I recently saw the documentary “James Baldwin: The Price of a Ticket”. It’s an older doc, recently restored and presumably released to generate interest in Baldwin before “I am not Your Negro” is released in more theatres.
It rekindled my interest in an author I adored in high school/ early university. I realized I’d read his essays, but never his novels (of which there are many). Another Country is one of his best-known novels, and it’s generally considered a masterpiece. It’s one of those rare books that I think everyone should read, not because they'll love it but because it’s so provocative book that it’s worth some bandwidth.
It’s hard to explain without giving away key plot points/ surprises, but the book has different sections - it doesn’t end the way that it begins. Stuff and characters change.
The dominant theme, of course, is race. There’s also an exploration of love and human connection, particularly love as it relates to minorities (race, class, gender, sexuality).
There’s something for the brooding poet:
He had often thought of his loneliness, for example, as a condition which testified to his superiority.
The aim of the dreamer, after all, is merely to go on dreaming and not to be molested by the world. His dreams are his protection against the world. But the aims of life are antithetical to those of the dreamer, and the teeth of the world are sharp.
There’s exploration of male/ female power:
“No,” he said, frankly, “I don’t. I don’t believe all this female intuition shit. It’s something women have dreamed up.”
“You can say that— and in such a tone!” She mimicked him: “Something women have dreamed up. But I can’t say that— what men have ‘dreamed up’ is all there is, the world they’ve dreamed up is the world.”
He laughed. She subsided.
“Well. It’s true.”
There’s violence and tragedy, but there’s also hope:
... if you can get through the worst, you’ll see the best.

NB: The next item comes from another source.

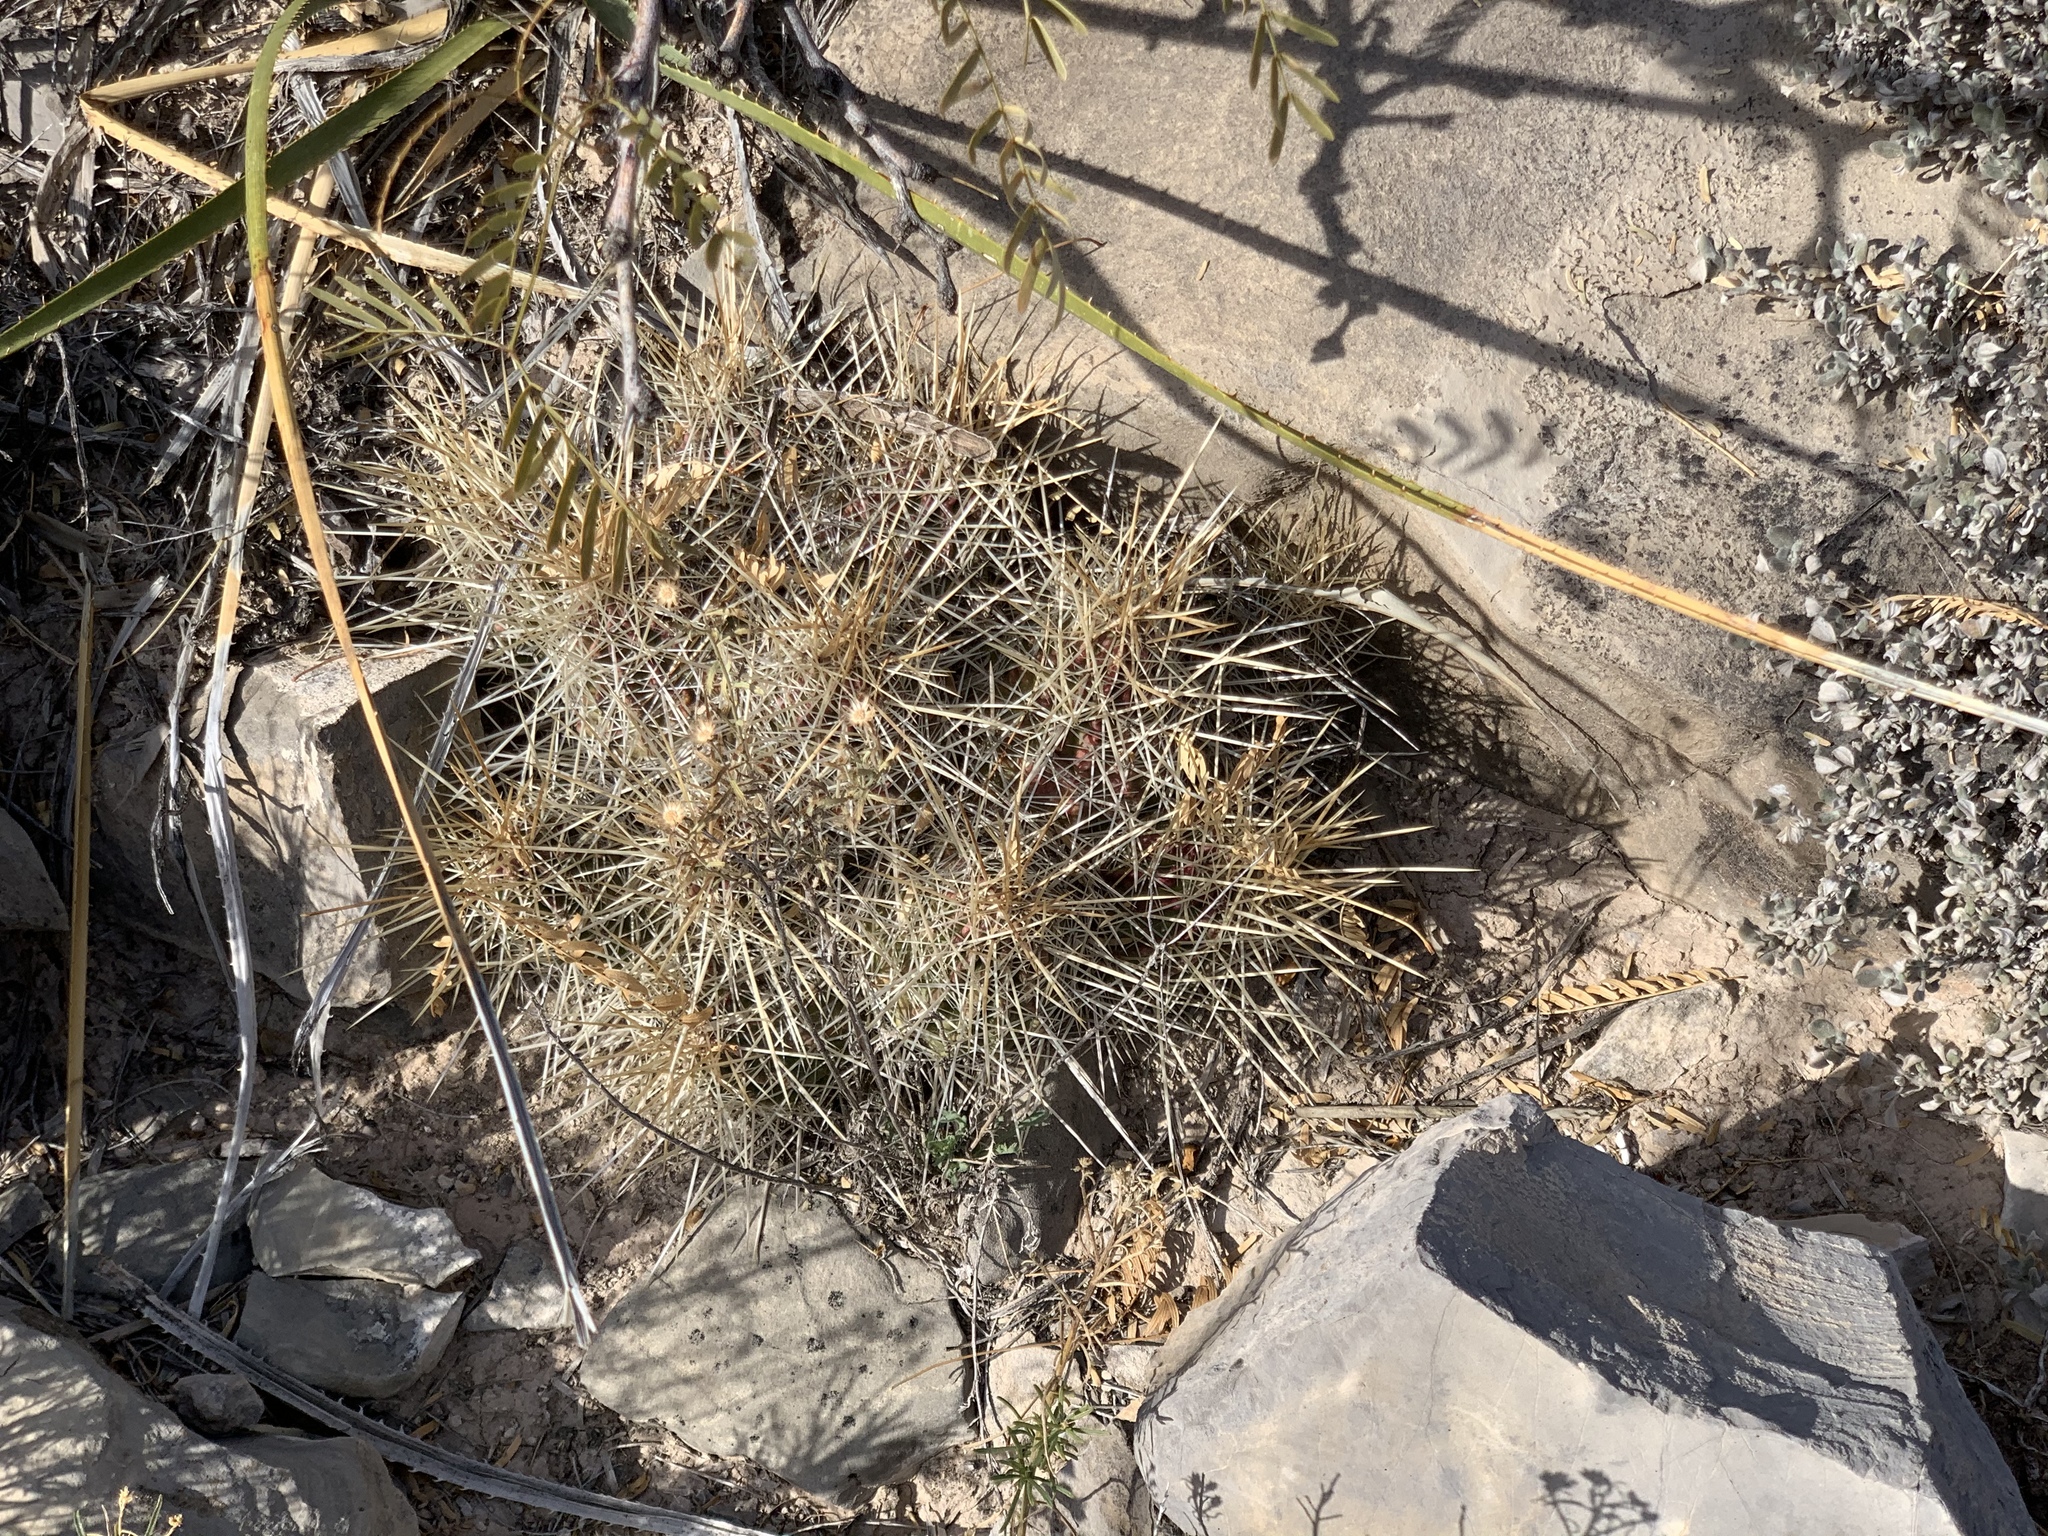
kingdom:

There are a few aspects of the book that are out-of-place in 2017. The fact that the entire book is about 4 chapters long makes it a little challenging to read on the subway. The fact that most of the characters are largely unlikeable will be tough for some readers (I subscribe to the notion that an author can write about unlikeable people without actually endorsing them). And the focus on characters over plot/ events is very much of its time (something I love but harder to get into for the whizz-bang-video-game-movie-app-blinky-blink-era). But honestly, there’s a lifetime of provocative thoughts and perspectives to discover in Another Country.